Apex, written in Google's Go language, also makes it possible to run applications in languages not directly supported by AWS Lambda, such as Golang itself.
Apex deploys AWS Lambda functions via projects, aka collections of function definitions described with JSON. It bundles all the needed dependencies and uploads them to AWS, and it automatically cleans up older or outdated versions of functions. In a nod to building versioned APIs, Apex allows users to manually specify which versions of a given function to retain.
An Apex project also supports hooks to allow arbitrary code to run during a build, deploy, or cleanup action. For instance, if you're deploying a Go program wrapped in an Apex project, you can have the Go program rebuilt right before the deployment. In addition, Apex can set environment variables for a Lambda function -- Amazon doesn't support that yet.

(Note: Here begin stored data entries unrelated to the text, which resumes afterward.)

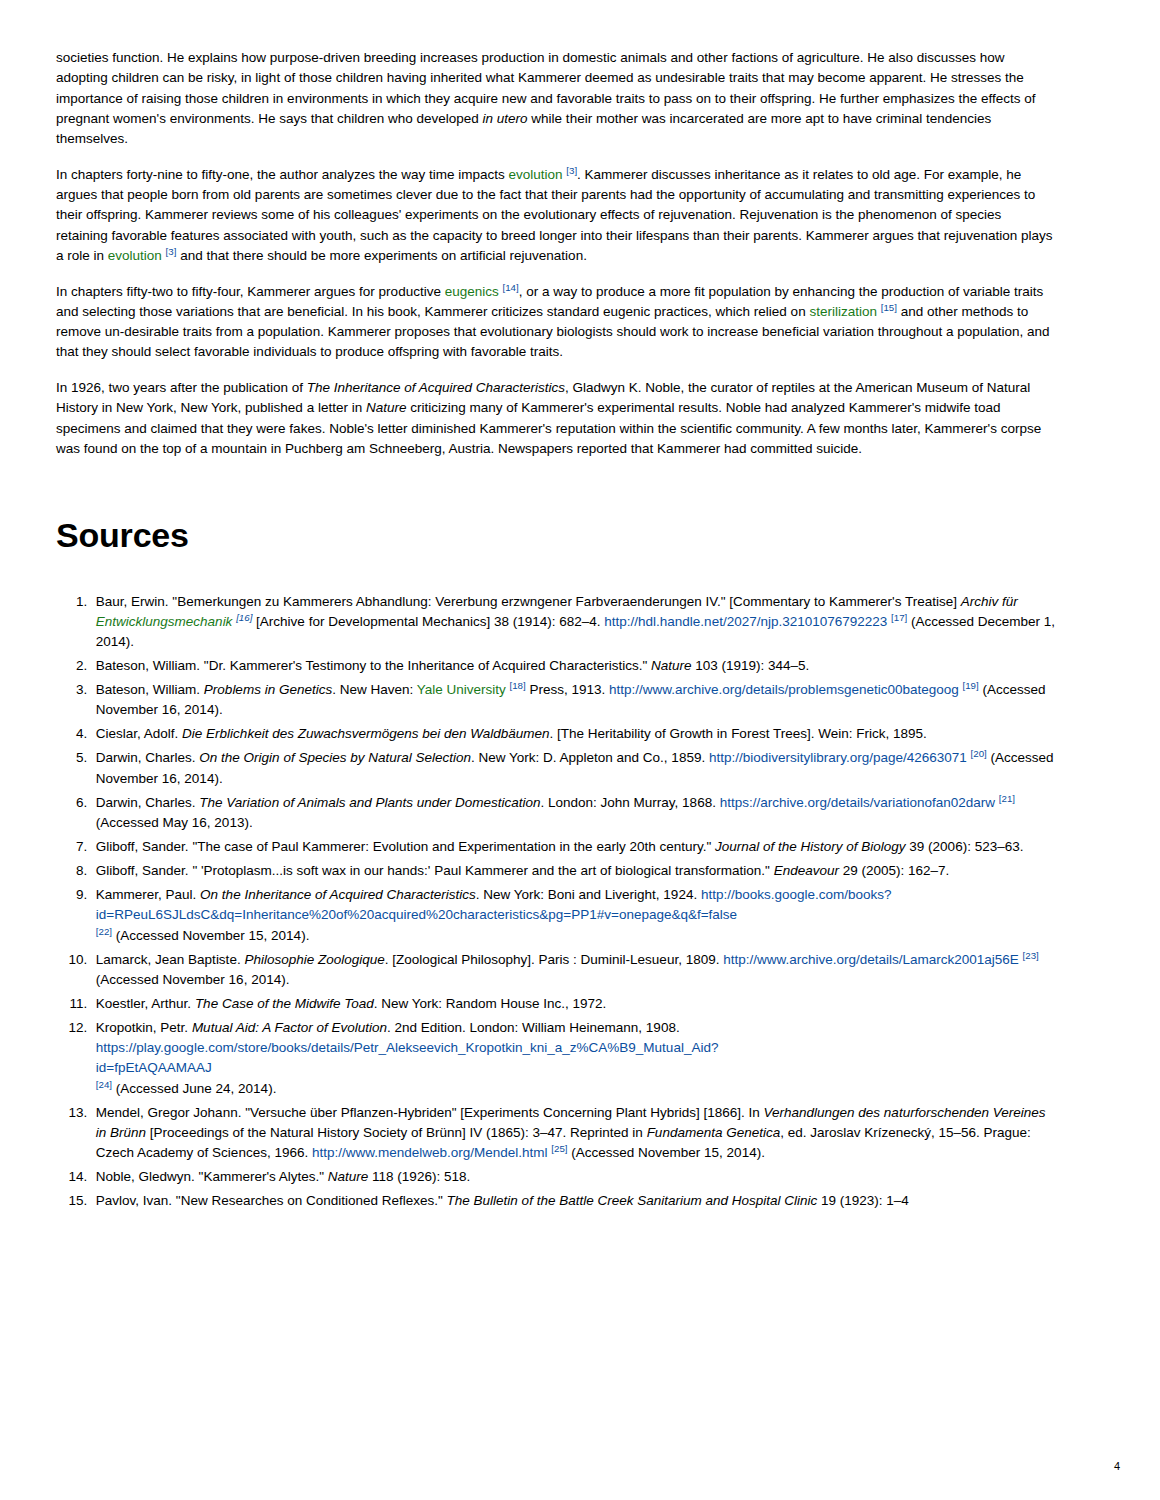societies function. He explains how purpose-driven breeding increases production in domestic animals and other factions of agriculture. He also discusses how adopting children can be risky, in light of those children having inherited what Kammerer deemed as undesirable traits that may become apparent. He stresses the importance of raising those children in environments in which they acquire new and favorable traits to pass on to their offspring. He further emphasizes the effects of pregnant women's environments. He says that children who developed in utero while their mother was incarcerated are more apt to have criminal tendencies themselves.
In chapters forty-nine to fifty-one, the author analyzes the way time impacts evolution [3]. Kammerer discusses inheritance as it relates to old age. For example, he argues that people born from old parents are sometimes clever due to the fact that their parents had the opportunity of accumulating and transmitting experiences to their offspring. Kammerer reviews some of his colleagues' experiments on the evolutionary effects of rejuvenation. Rejuvenation is the phenomenon of species retaining favorable features associated with youth, such as the capacity to breed longer into their lifespans than their parents. Kammerer argues that rejuvenation plays a role in evolution [3] and that there should be more experiments on artificial rejuvenation.
In chapters fifty-two to fifty-four, Kammerer argues for productive eugenics [14], or a way to produce a more fit population by enhancing the production of variable traits and selecting those variations that are beneficial. In his book, Kammerer criticizes standard eugenic practices, which relied on sterilization [15] and other methods to remove un-desirable traits from a population. Kammerer proposes that evolutionary biologists should work to increase beneficial variation throughout a population, and that they should select favorable individuals to produce offspring with favorable traits.
In 1926, two years after the publication of The Inheritance of Acquired Characteristics, Gladwyn K. Noble, the curator of reptiles at the American Museum of Natural History in New York, New York, published a letter in Nature criticizing many of Kammerer's experimental results. Noble had analyzed Kammerer's midwife toad specimens and claimed that they were fakes. Noble's letter diminished Kammerer's reputation within the scientific community. A few months later, Kammerer's corpse was found on the top of a mountain in Puchberg am Schneeberg, Austria. Newspapers reported that Kammerer had committed suicide.
Sources
Baur, Erwin. "Bemerkungen zu Kammerers Abhandlung: Vererbung erzwngener Farbveraenderungen IV." [Commentary to Kammerer's Treatise] Archiv für Entwicklungsmechanik [16] [Archive for Developmental Mechanics] 38 (1914): 682–4. http://hdl.handle.net/2027/njp.32101076792223 [17] (Accessed December 1, 2014).
Bateson, William. "Dr. Kammerer's Testimony to the Inheritance of Acquired Characteristics." Nature 103 (1919): 344–5.
Bateson, William. Problems in Genetics. New Haven: Yale University [18] Press, 1913. http://www.archive.org/details/problemsgenetic00bategoog [19] (Accessed November 16, 2014).
Cieslar, Adolf. Die Erblichkeit des Zuwachsvermögens bei den Waldbäumen. [The Heritability of Growth in Forest Trees]. Wein: Frick, 1895.
Darwin, Charles. On the Origin of Species by Natural Selection. New York: D. Appleton and Co., 1859. http://biodiversitylibrary.org/page/42663071 [20] (Accessed November 16, 2014).
Darwin, Charles. The Variation of Animals and Plants under Domestication. London: John Murray, 1868. https://archive.org/details/variationofan02darw [21] (Accessed May 16, 2013).
Gliboff, Sander. "The case of Paul Kammerer: Evolution and Experimentation in the early 20th century." Journal of the History of Biology 39 (2006): 523–63.
Gliboff, Sander. " 'Protoplasm...is soft wax in our hands:' Paul Kammerer and the art of biological transformation." Endeavour 29 (2005): 162–7.
Kammerer, Paul. On the Inheritance of Acquired Characteristics. New York: Boni and Liveright, 1924. http://books.google.com/books?id=RPeuL6SJLdsC&dq=Inheritance%20of%20acquired%20characteristics&pg=PP1#v=onepage&q&f=false [22] (Accessed November 15, 2014).
Lamarck, Jean Baptiste. Philosophie Zoologique. [Zoological Philosophy]. Paris : Duminil-Lesueur, 1809. http://www.archive.org/details/Lamarck2001aj56E [23] (Accessed November 16, 2014).
Koestler, Arthur. The Case of the Midwife Toad. New York: Random House Inc., 1972.
Kropotkin, Petr. Mutual Aid: A Factor of Evolution. 2nd Edition. London: William Heinemann, 1908. https://play.google.com/store/books/details/Petr_Alekseevich_Kropotkin_kni_a_z%CA%B9_Mutual_Aid?id=fpEtAQAAMAAJ [24] (Accessed June 24, 2014).
Mendel, Gregor Johann. "Versuche über Pflanzen-Hybriden" [Experiments Concerning Plant Hybrids] [1866]. In Verhandlungen des naturforschenden Vereines in Brünn [Proceedings of the Natural History Society of Brünn] IV (1865): 3–47. Reprinted in Fundamenta Genetica, ed. Jaroslav Krízenecký, 15–56. Prague: Czech Academy of Sciences, 1966. http://www.mendelweb.org/Mendel.html [25] (Accessed November 15, 2014).
Noble, Gledwyn. "Kammerer's Alytes." Nature 118 (1926): 518.
Pavlov, Ivan. "New Researches on Conditioned Reflexes." The Bulletin of the Battle Creek Sanitarium and Hospital Clinic 19 (1923): 1–4
4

To run applications not directly supported by AWS Lambda, Apex uses a Node.js shim mechanism, which is a tiny app that runs in a child process. Nearly any app that uses
stdin/stdout should work as-is through the shim, although they need to log errors to
stderr, and there may be a minor delay the first time the function is invoked.
Another open source project, Serverless (formerly Jaws), purports to cover many of the same tasks as Apex, but Apex claims Serverless cannot perform shimming "out of the box." Zappa, another similar project, is specifically aimed at hoisting Python applications onto AWS Lambda, while Apex is intended to be more general in use.